* [Task item]: Output the data below exactly.

Top of Data for this task

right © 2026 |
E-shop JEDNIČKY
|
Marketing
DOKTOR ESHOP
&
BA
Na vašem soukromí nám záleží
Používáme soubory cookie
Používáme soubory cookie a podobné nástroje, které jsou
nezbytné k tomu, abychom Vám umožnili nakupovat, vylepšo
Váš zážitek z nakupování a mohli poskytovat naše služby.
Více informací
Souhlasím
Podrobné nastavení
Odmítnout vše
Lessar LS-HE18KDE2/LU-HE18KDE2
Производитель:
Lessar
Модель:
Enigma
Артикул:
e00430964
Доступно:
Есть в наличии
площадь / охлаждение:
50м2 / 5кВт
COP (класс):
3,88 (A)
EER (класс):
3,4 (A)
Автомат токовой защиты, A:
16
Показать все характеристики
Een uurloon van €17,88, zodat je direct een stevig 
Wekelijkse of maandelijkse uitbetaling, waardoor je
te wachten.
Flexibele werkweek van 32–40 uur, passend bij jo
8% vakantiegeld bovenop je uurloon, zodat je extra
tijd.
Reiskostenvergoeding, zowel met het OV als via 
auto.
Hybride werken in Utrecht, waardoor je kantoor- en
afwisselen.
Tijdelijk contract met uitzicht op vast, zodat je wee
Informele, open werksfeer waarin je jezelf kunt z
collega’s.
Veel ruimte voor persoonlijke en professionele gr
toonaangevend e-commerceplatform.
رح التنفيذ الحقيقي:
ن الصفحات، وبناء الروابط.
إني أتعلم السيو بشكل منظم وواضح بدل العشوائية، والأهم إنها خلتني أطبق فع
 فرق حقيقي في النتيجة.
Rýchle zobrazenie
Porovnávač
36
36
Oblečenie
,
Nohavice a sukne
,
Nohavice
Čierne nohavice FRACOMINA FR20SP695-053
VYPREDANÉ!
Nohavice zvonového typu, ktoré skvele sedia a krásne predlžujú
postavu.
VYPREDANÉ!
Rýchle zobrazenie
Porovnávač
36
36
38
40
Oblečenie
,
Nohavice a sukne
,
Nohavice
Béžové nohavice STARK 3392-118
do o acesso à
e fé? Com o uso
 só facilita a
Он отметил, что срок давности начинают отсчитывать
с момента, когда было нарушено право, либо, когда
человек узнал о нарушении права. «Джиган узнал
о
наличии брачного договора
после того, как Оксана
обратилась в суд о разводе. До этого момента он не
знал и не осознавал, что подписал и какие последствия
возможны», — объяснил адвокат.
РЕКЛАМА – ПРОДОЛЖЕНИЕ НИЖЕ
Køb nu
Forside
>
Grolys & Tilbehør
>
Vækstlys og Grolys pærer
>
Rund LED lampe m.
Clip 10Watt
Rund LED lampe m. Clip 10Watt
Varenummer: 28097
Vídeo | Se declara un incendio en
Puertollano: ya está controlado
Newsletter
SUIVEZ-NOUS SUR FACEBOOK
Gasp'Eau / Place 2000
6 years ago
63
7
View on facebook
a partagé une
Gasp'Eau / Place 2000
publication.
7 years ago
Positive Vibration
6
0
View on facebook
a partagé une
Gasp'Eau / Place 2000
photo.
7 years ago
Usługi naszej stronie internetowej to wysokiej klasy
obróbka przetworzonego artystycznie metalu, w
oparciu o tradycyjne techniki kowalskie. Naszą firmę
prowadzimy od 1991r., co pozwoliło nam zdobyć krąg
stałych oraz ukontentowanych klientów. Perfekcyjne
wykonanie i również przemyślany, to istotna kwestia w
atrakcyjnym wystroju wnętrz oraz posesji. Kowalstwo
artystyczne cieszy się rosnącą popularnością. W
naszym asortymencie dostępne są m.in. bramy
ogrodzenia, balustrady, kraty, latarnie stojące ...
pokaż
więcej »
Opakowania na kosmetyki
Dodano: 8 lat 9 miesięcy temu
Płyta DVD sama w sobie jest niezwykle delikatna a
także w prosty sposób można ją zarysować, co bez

Bottom of Data for this task

* [Solution to this problem]:
right © 2026 |
E-shop JEDNIČKY
|
Marketing
DOKTOR ESHOP
&
BA
Na vašem soukromí nám záleží
Používáme soubory cookie
Používáme soubory cookie a podobné nástroje, které jsou
nezbytné k tomu, abychom Vám umožnili nakupovat, vylepšo
Váš zážitek z nakupování a mohli poskytovat naše služby.
Více informací
Souhlasím
Podrobné nastavení
Odmítnout vše
Lessar LS-HE18KDE2/LU-HE18KDE2
Производитель:
Lessar
Модель:
Enigma
Артикул:
e00430964
Доступно:
Есть в наличии
площадь / охлаждение:
50м2 / 5кВт
COP (класс):
3,88 (A)
EER (класс):
3,4 (A)
Автомат токовой защиты, A:
16
Показать все характеристики
Een uurloon van €17,88, zodat je direct een stevig 
Wekelijkse of maandelijkse uitbetaling, waardoor je
te wachten.
Flexibele werkweek van 32–40 uur, passend bij jo
8% vakantiegeld bovenop je uurloon, zodat je extra
tijd.
Reiskostenvergoeding, zowel met het OV als via 
auto.
Hybride werken in Utrecht, waardoor je kantoor- en
afwisselen.
Tijdelijk contract met uitzicht op vast, zodat je wee
Informele, open werksfeer waarin je jezelf kunt z
collega’s.
Veel ruimte voor persoonlijke en professionele gr
toonaangevend e-commerceplatform.
رح التنفيذ الحقيقي:
ن الصفحات، وبناء الروابط.
إني أتعلم السيو بشكل منظم وواضح بدل العشوائية، والأهم إنها خلتني أطبق فع
 فرق حقيقي في النتيجة.
Rýchle zobrazenie
Porovnávač
36
36
Oblečenie
,
Nohavice a sukne
,
Nohavice
Čierne nohavice FRACOMINA FR20SP695-053
VYPREDANÉ!
Nohavice zvonového typu, ktoré skvele sedia a krásne predlžujú
postavu.
VYPREDANÉ!
Rýchle zobrazenie
Porovnávač
36
36
38
40
Oblečenie
,
Nohavice a sukne
,
Nohavice
Béžové nohavice STARK 3392-118
do o acesso à
e fé? Com o uso
 só facilita a
Он отметил, что срок давности начинают отсчитывать
с момента, когда было нарушено право, либо, когда
человек узнал о нарушении права. «Джиган узнал
о
наличии брачного договора
после того, как Оксана
обратилась в суд о разводе. До этого момента он не
знал и не осознавал, что подписал и какие последствия
возможны», — объяснил адвокат.
РЕКЛАМА – ПРОДОЛЖЕНИЕ НИЖЕ
Køb nu
Forside
>
Grolys & Tilbehør
>
Vækstlys og Grolys pærer
>
Rund LED lampe m.
Clip 10Watt
Rund LED lampe m. Clip 10Watt
Varenummer: 28097
Vídeo | Se declara un incendio en
Puertollano: ya está controlado
Newsletter
SUIVEZ-NOUS SUR FACEBOOK
Gasp'Eau / Place 2000
6 years ago
63
7
View on facebook
a partagé une
Gasp'Eau / Place 2000
publication.
7 years ago
Positive Vibration
6
0
View on facebook
a partagé une
Gasp'Eau / Place 2000
photo.
7 years ago
Usługi naszej stronie internetowej to wysokiej klasy
obróbka przetworzonego artystycznie metalu, w
oparciu o tradycyjne techniki kowalskie. Naszą firmę
prowadzimy od 1991r., co pozwoliło nam zdobyć krąg
stałych oraz ukontentowanych klientów. Perfekcyjne
wykonanie i również przemyślany, to istotna kwestia w
atrakcyjnym wystroju wnętrz oraz posesji. Kowalstwo
artystyczne cieszy się rosnącą popularnością. W
naszym asortymencie dostępne są m.in. bramy
ogrodzenia, balustrady, kraty, latarnie stojące ...
pokaż
więcej »
Opakowania na kosmetyki
Dodano: 8 lat 9 miesięcy temu
Płyta DVD sama w sobie jest niezwykle delikatna a
także w prosty sposób można ją zarysować, co bez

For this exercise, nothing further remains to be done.